The suit cites the testimony of Steve Habeger, the Executive Director of CSEDS’s sister site in Virginia. Habeger testified in Stalcup’s FOIA suit that he “was personally aware of at least a dozen Aegis missile tests off the East Coast of the United States around this same overall time period.” Habeger also testified that within minutes of the disaster, he was ordered “to allow the FBI to remove all Navy radar tapes from his facility that might have recorded the TWA 800 incident.” His commanding officer and FBI custody records corroborated his testimony.

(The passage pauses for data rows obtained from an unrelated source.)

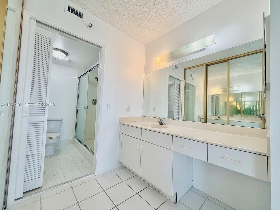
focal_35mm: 14
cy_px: 105
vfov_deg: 85.7
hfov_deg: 102.1
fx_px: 113
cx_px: 140
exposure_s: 1/120
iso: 80
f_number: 2.2
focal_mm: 2.22
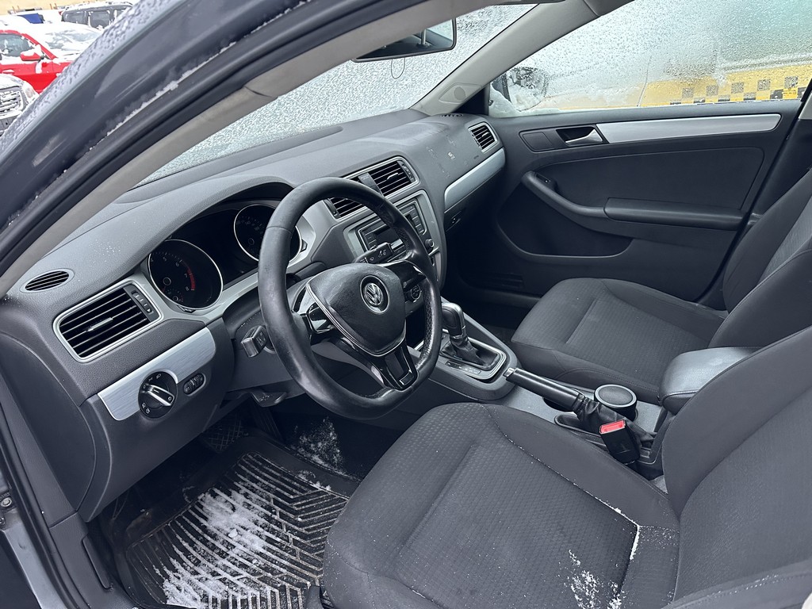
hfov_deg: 71.6
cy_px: 304
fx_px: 563
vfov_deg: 56.8
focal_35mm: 24
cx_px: 406
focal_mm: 6.86
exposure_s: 1/60
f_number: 1.78
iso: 500
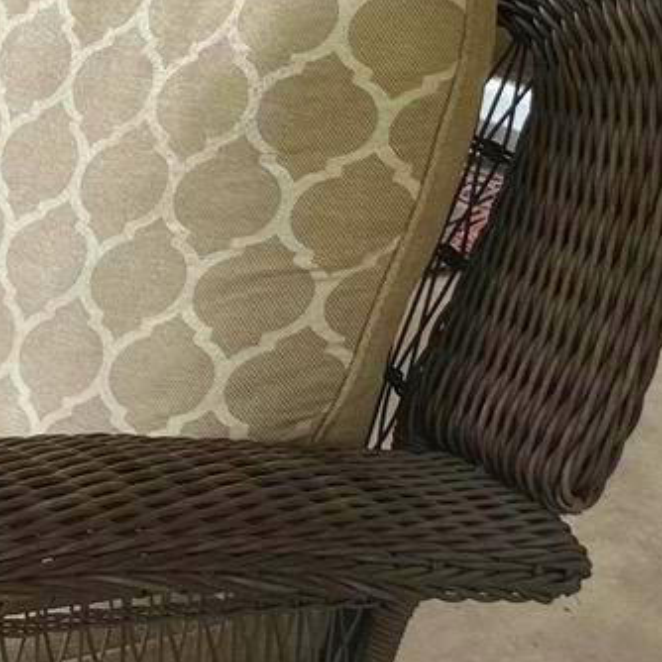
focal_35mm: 130
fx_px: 2813
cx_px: -119
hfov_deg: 13.1
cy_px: 14
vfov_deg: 13.3
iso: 80
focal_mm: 6.86
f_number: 1.78
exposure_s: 1/121
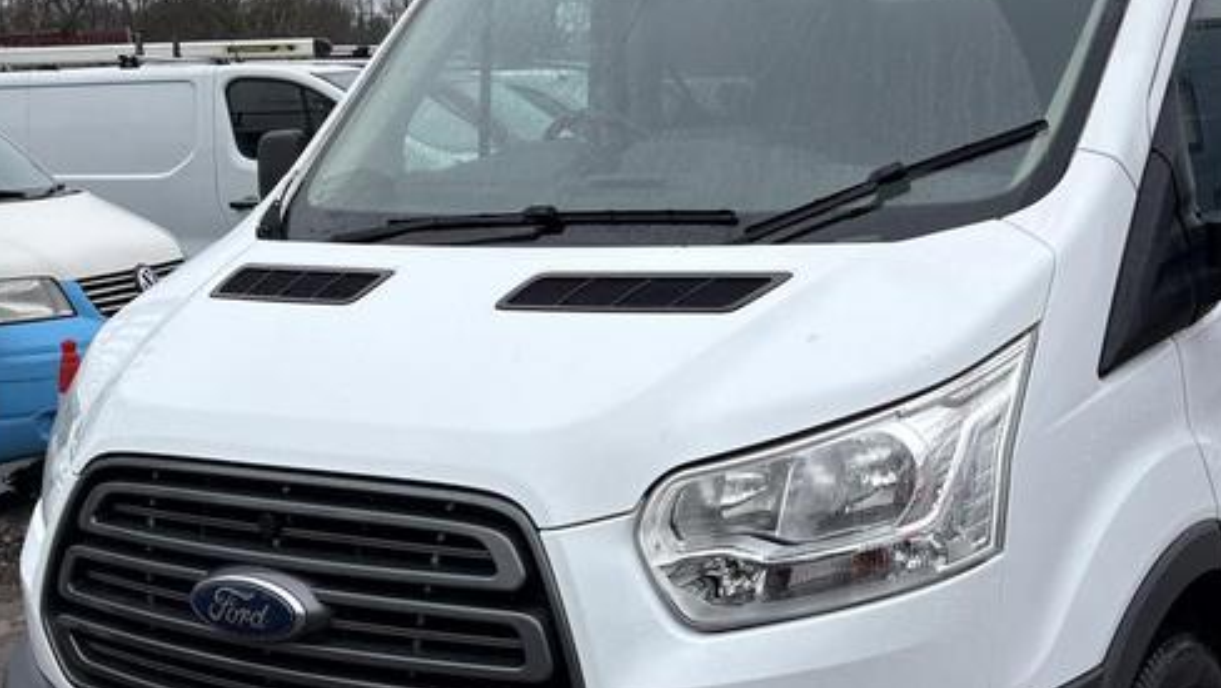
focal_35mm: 52
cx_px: 731
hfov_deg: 39.7
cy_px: 303
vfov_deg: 23.1
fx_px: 1684
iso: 50
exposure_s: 1/581
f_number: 1.6
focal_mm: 5.96
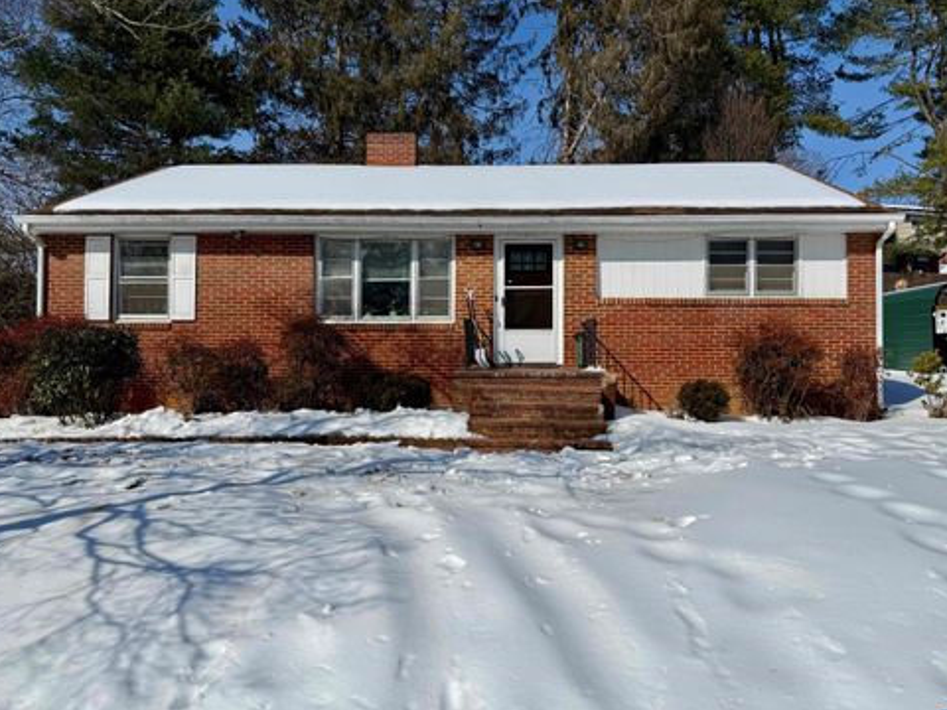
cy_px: 358
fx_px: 684
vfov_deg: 54.9
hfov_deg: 69.4
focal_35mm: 25
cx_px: 481
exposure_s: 1/14286
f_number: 1.78
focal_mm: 6.76
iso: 80
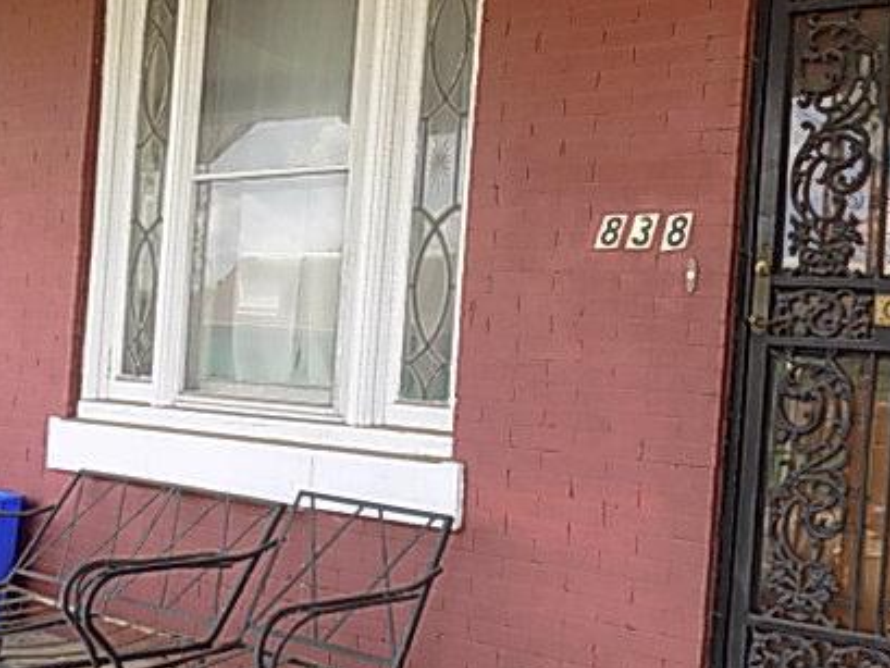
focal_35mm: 36
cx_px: 670
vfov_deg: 39.6
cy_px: 366
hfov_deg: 49.3
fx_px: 926
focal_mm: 4
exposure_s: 1/160
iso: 80
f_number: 3.1
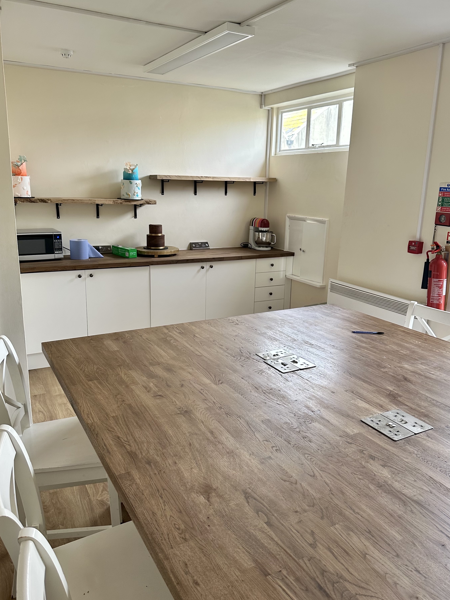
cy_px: 297
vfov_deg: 65.3
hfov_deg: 51.4
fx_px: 468
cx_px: 222
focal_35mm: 27
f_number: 1.78
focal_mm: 6.86
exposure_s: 1/126
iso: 125
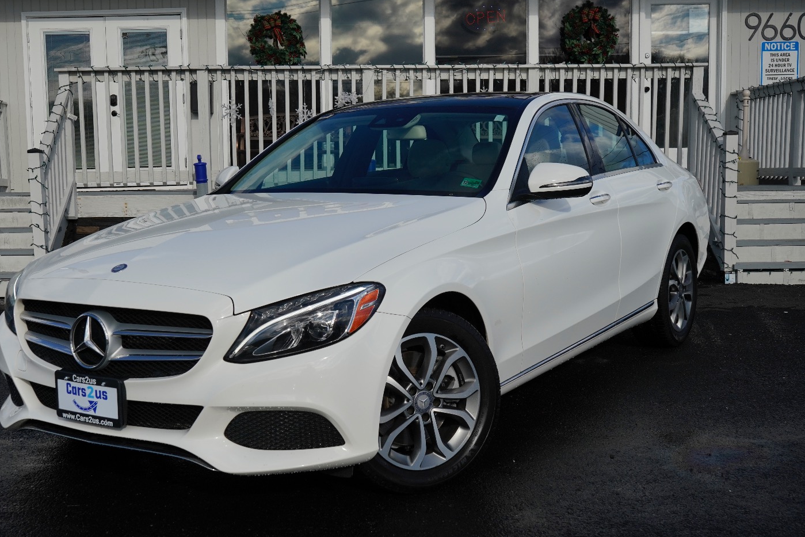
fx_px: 984
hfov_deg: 44.4
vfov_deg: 30.5
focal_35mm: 44
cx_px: 365
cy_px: 284
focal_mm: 38
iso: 400
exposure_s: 1/2000
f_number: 8
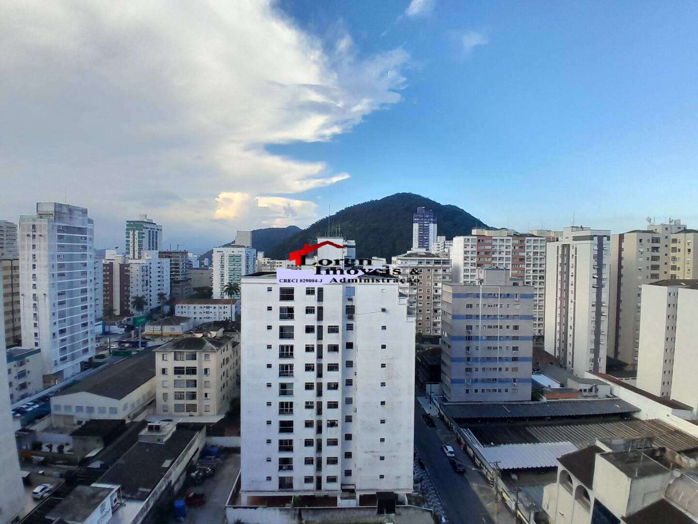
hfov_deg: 91.0
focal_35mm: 17
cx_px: 349
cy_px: 262
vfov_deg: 74.7
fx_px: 343
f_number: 2.2
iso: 40
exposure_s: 1/522
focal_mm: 1.46
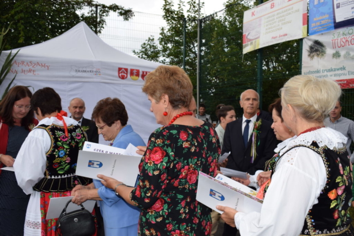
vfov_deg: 36.9
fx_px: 354
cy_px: 118
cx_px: 177
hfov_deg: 53.1
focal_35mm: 36
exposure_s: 1/160
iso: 100
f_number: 6.3
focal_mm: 24
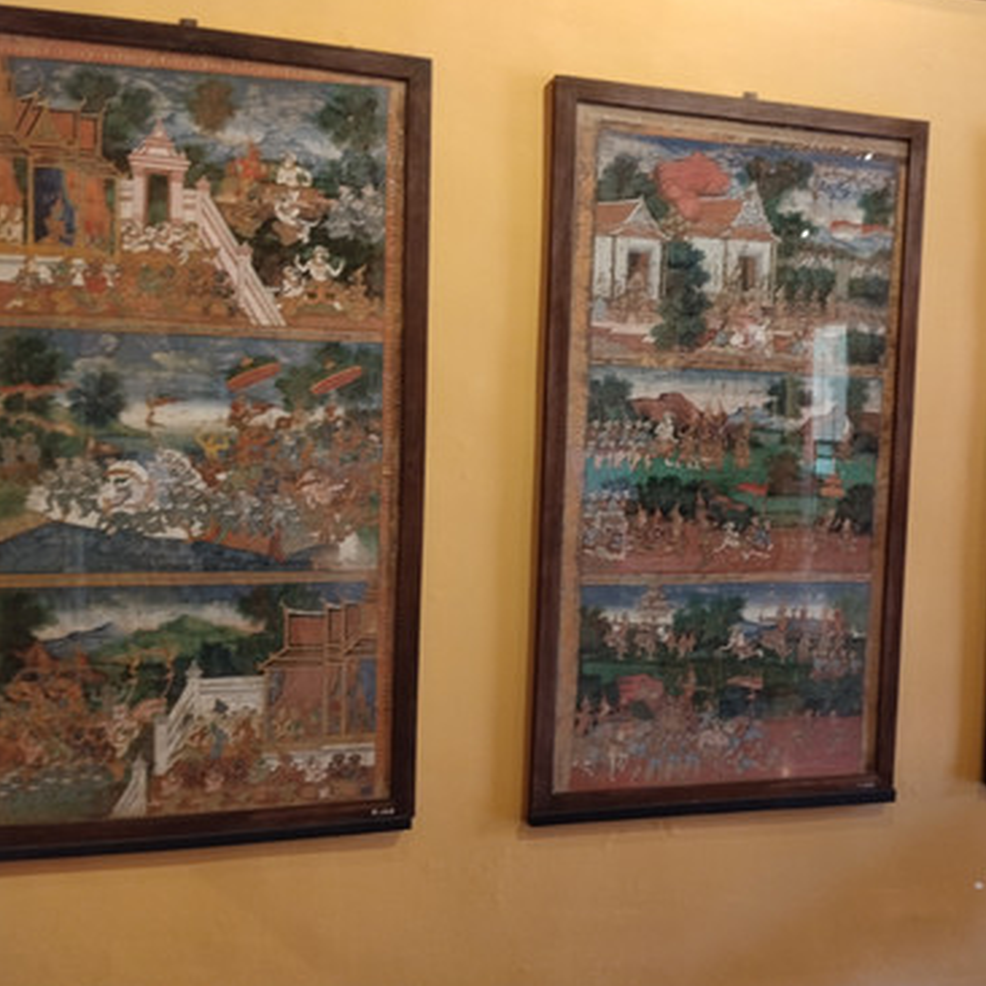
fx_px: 1128
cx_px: 625
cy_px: 489
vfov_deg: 47.2
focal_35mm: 35
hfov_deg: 46.7
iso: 400
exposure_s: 1/25
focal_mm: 4.22
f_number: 1.8
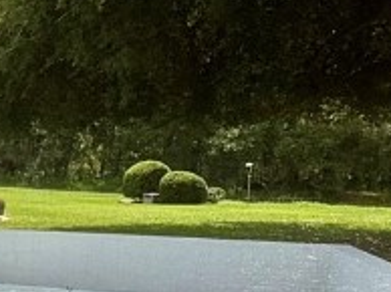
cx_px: -256
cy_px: 232
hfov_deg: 20.7
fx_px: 835
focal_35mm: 74
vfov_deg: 19.7
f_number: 2.2
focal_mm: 2.22
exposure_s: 1/1312
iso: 50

Stalcup also discovered that the Joint Terrorism Task Force directed the FBI to obtain original Navy radar tapes showing an object “heading straight for TWA 800.” The FBI confiscated these tapes immediately after the crash. They show “an object ‘impact’ TWA 800, which directly contradicts the FBI’s, CIAs, and NTSB’s public conclusions that what caused the incident was ‘NOT A MISSILE.’”

In sum, “The evidence reveals that TWA 800 was brought down by a missile and the government hid this truth from Plaintiffs and the public at large for over twenty-five years.” My 2016 book, TWA 800: The Crash, the Cover Up, the Conspiracy,  book covers much of this information and the political dynamics surrounding the investigation. Stalcup adds what I could only allude to, namely the technological details of how the systems work and why there was such urgency in deploying them.

In last several years especially, many patriotic Americans have come to the reluctant conclusion that, yes, the government is capable of lying to us. Some of them have first-hand knowledge of TWA 800’s demise. In the final analysis it will be they who provide the counterweight to the powerful forces that want this suit to fail.